The present work was formerly owned by Welbore Ellis Agar (1735-1805), the younger brother of the 1st Viscount Clifden and the elder brother of the the 1st Earl of Normanton. Agar assembled a prodigious collection of Old Masters, largely acquired abroad, for the most part under the aegis of Gavin Hamilton. Among the highlights of the collection, which numbered around 130 pictures, were Raphael's Madonna of the Veil (New Jersey, University Art Museum, Princeton); three pictures by Claude Lorrain, Landscape with Hagar and the Angel (the collection of Oskar Reinhart, Winterthur), and a pair of landscapes Evening and Morning (the collection of the Duke of Westminster); Poussin's Achilles among the Daughters of Lycomedes (Boston Museum of Fine Arts); and Van Dyck's Virgin and Child with St. Catherine of Alexandria (Metropolitan Museum of Art, New York). On his death, having no direct heir, he bequeathed the collection to his two illigitimate sons Emmanuel Felix and Welbore Felix, who decided to put the collection up for sale at Christie's. The auction was scheduled for 2nd-3rd May 1806, with the present work appearing as lot 44 on the second day, as Andrea Del Sarto, however, before even the English copies of the catalogue were printed (only a French version exists), the brothers were approached by Lord Grosvenor with a view to an en bloc purchase. An initial price of £40,000 was suggested but was negotiated down to the final figure of 30,000 guineas, which was agreed by mid-April, marking one of the largest single purchases of a picture collection transacted in this period.

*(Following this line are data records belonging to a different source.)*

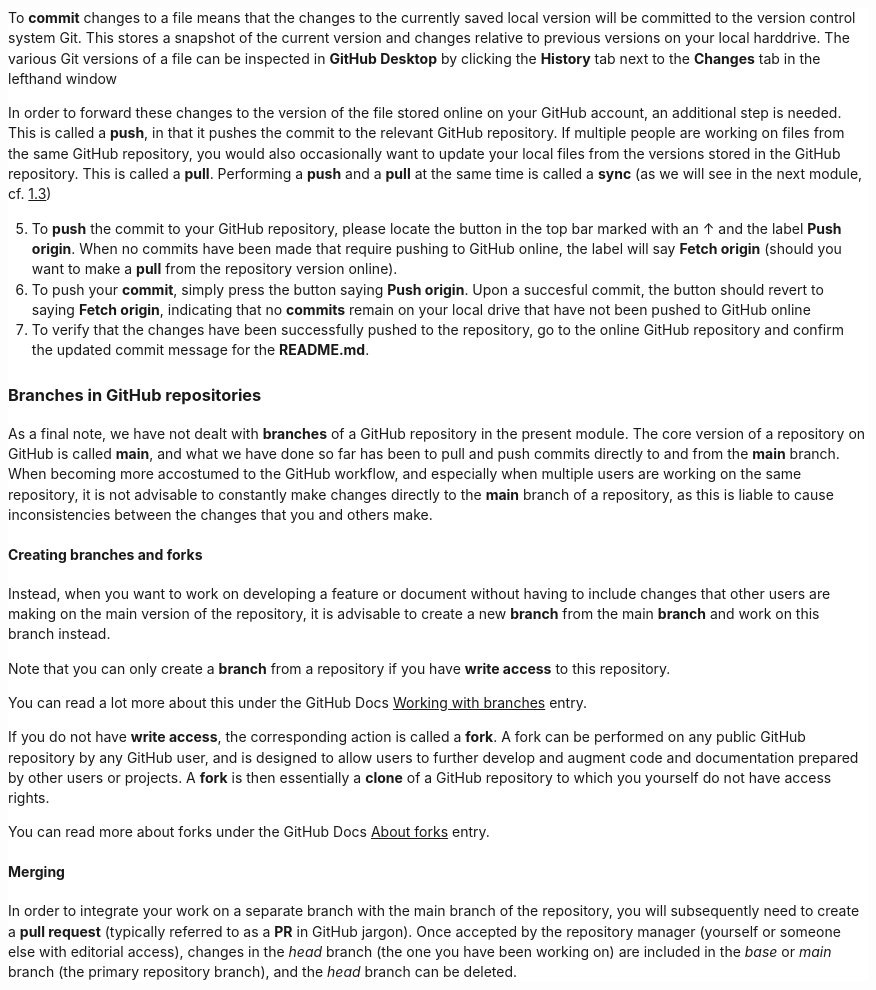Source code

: To **commit** changes to a file means that the changes to the currently saved local version will be committed to the version control system Git. This stores a snapshot of the current version and changes relative to previous versions on your local harddrive. The various Git versions of a file can be inspected in **GitHub Desktop** by clicking the **History** tab next to the **Changes** tab in the lefthand window

In order to forward these changes to the version of the file stored online on your GitHub account, an additional step is needed. This is called a **push**, in that it pushes the commit to the relevant GitHub repository. If multiple people are working on files from the same GitHub repository, you would also occasionally want to update your local files from the versions stored in the GitHub repository. This is called a **pull**. Performing a **push** and a **pull** at the same time is called a **sync** (as we will see in the next module, cf. [1.3](./1_3_markdown.md))

5. To **push** the commit to your GitHub repository, please locate the button in the top bar marked with an ↑ and the label **Push origin**. When no commits have been made that require pushing to GitHub online, the label will say **Fetch origin** (should you want to make a **pull** from the repository version online).
6. To push your **commit**, simply press the button saying **Push origin**. Upon a succesful commit, the button should revert to saying **Fetch origin**, indicating that no **commits** remain on your local drive that have not been pushed to GitHub online
7. To verify that the changes have been successfully pushed to the repository, go to the online GitHub repository and confirm the updated commit message for the **README.md**.

### Branches in GitHub repositories

As a final note, we have not dealt with **branches** of a GitHub repository in the present module. The core version of a repository on GitHub is called **main**, and what we have done so far has been to pull and push commits directly to and from the **main** branch. When becoming more accostumed to the GitHub workflow, and especially when multiple users are working on the same repository, it is not advisable to constantly make changes directly to the **main** branch of a repository, as this is liable to cause inconsistencies between the changes that you and others make. 

#### Creating branches and forks

Instead, when you want to work on developing a feature or document without having to include changes that other users are making on the main version of the repository, it is advisable to create a new **branch** from the main **branch** and work on this branch instead.

Note that you can only create a **branch** from a repository if you have **write access** to this repository. 

You can read a lot more about this under the GitHub Docs [Working with branches](https://docs.github.com/en/pull-requests/collaborating-with-pull-requests/proposing-changes-to-your-work-with-pull-requests/about-branches) entry.

If you do not have **write access**, the corresponding action is called a **fork**. A fork can be performed on any public GitHub repository by any GitHub user, and is designed to allow users to further develop and augment code and documentation prepared by other users or projects. A **fork** is then essentially a **clone** of a GitHub repository to which you yourself do not have access rights.

You can read more about forks under the GitHub Docs [About forks](https://docs.github.com/en/pull-requests/collaborating-with-pull-requests/working-with-forks) entry.

#### Merging
In order to integrate your work on a separate branch with the main branch of the repository, you will subsequently need to create a **pull request** (typically referred to as a **PR** in GitHub jargon). Once accepted by the repository manager (yourself or someone else with editorial access), changes in the _head_ branch (the one you have been working on) are included in the _base_ or _main_ branch (the primary repository branch), and the _head_ branch can be deleted.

The 2nd Earl Grosvenor, who in 1831 was created 1st Marquess of Westminster, was heir to a substantial property in Cheshire and to the Grosvenor Estate in London. He had already inherited his father's picture collection, which included the forty-two Old Masters purchased for him in Italy between 1758-9 by Richard Dalton, the librarian to the Prince of Wales, as well as commissions from the likes of Stubbs, West, Gainsborough and Hogarth, when in 1805 he acquired a new town house in London on Upper Grosvenor Street. This proved the catalyst for an extraordinary campaign of acquisition of works of art, the most conspicuous being the Ellis Agar collection. Much time and effort was put into devising the decorative schemes for the new Grosvenor House, which would provide a suitable setting for Lord Grosvenor's rapidly expanding collection. The walls were covered in red damask that had been salvaged from the old Eaton Hall, and the redecoration was finally completed by 1808. The Barberini Holy Family is recorded in 1821 as hanging in the Saloon (see J. Young, loc. cit.).